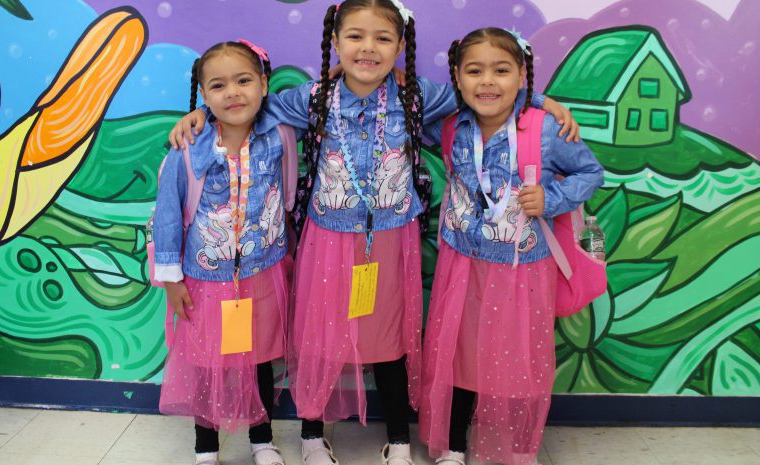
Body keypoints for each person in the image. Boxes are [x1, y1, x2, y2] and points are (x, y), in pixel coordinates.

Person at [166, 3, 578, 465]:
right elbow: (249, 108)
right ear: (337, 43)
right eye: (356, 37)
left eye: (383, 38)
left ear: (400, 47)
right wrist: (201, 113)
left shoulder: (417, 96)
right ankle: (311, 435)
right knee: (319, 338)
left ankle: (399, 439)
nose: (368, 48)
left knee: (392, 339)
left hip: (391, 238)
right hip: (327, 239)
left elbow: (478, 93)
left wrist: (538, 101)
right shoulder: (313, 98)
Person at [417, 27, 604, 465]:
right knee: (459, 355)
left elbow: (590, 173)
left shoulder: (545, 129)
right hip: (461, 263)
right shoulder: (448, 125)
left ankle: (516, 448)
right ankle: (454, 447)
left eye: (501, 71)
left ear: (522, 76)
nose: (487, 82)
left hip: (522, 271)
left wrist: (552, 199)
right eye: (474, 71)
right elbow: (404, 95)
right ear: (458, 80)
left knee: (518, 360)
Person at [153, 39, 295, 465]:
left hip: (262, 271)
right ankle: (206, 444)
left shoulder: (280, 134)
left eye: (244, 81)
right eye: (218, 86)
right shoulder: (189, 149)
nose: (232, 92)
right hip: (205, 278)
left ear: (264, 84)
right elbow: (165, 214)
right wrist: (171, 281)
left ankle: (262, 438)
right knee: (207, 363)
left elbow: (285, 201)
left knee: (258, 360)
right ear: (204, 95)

┄┄┄┄┄┄┄┄┄┄┄┄┄┄┄┄┄┄┄┄

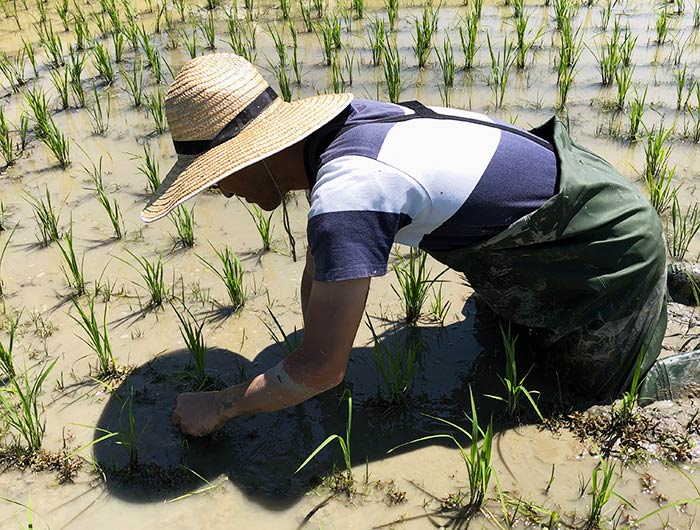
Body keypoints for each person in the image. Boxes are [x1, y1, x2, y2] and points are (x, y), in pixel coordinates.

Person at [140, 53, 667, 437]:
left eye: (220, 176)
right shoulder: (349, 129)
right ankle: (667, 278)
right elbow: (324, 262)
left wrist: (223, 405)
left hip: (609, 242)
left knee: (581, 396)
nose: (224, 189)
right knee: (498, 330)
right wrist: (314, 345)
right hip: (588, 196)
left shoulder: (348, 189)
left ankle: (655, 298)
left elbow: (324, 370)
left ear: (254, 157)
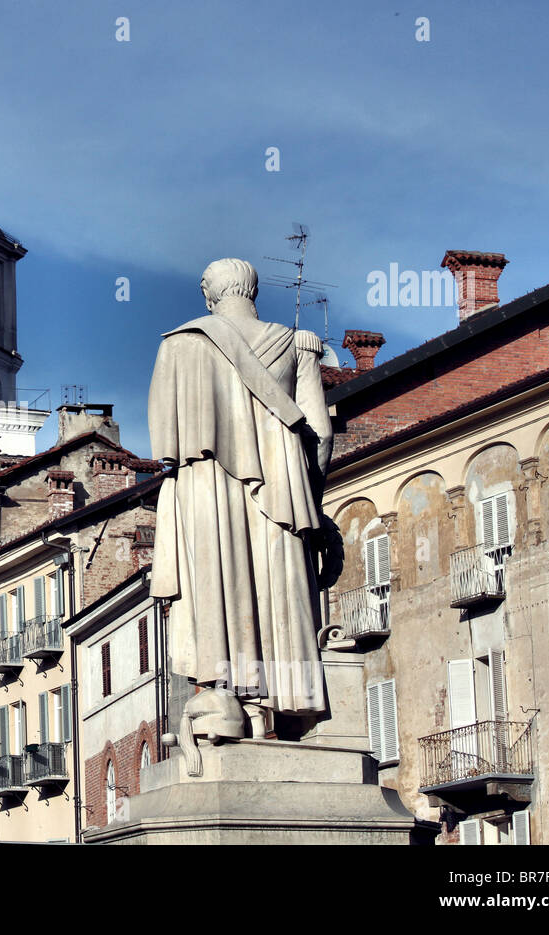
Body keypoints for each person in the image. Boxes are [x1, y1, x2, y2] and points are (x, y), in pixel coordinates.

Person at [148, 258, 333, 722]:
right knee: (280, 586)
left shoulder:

┄┄┄┄┄┄┄┄┄┄┄┄┄┄┄┄┄┄┄┄

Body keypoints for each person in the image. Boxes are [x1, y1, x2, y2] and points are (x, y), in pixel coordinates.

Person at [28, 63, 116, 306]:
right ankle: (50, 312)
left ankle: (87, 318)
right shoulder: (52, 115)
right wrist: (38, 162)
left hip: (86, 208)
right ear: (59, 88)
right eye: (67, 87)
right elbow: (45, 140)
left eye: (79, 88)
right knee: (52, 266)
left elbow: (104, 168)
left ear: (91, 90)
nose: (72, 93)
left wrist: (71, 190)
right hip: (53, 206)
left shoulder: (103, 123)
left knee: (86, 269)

┄┄┄┄┄┄┄┄┄┄┄┄┄┄┄┄┄┄┄┄

- Exercise requirements -
Line count for "shoulder": count the lines in the records above that hold this word, and give only the number.

- Result -
11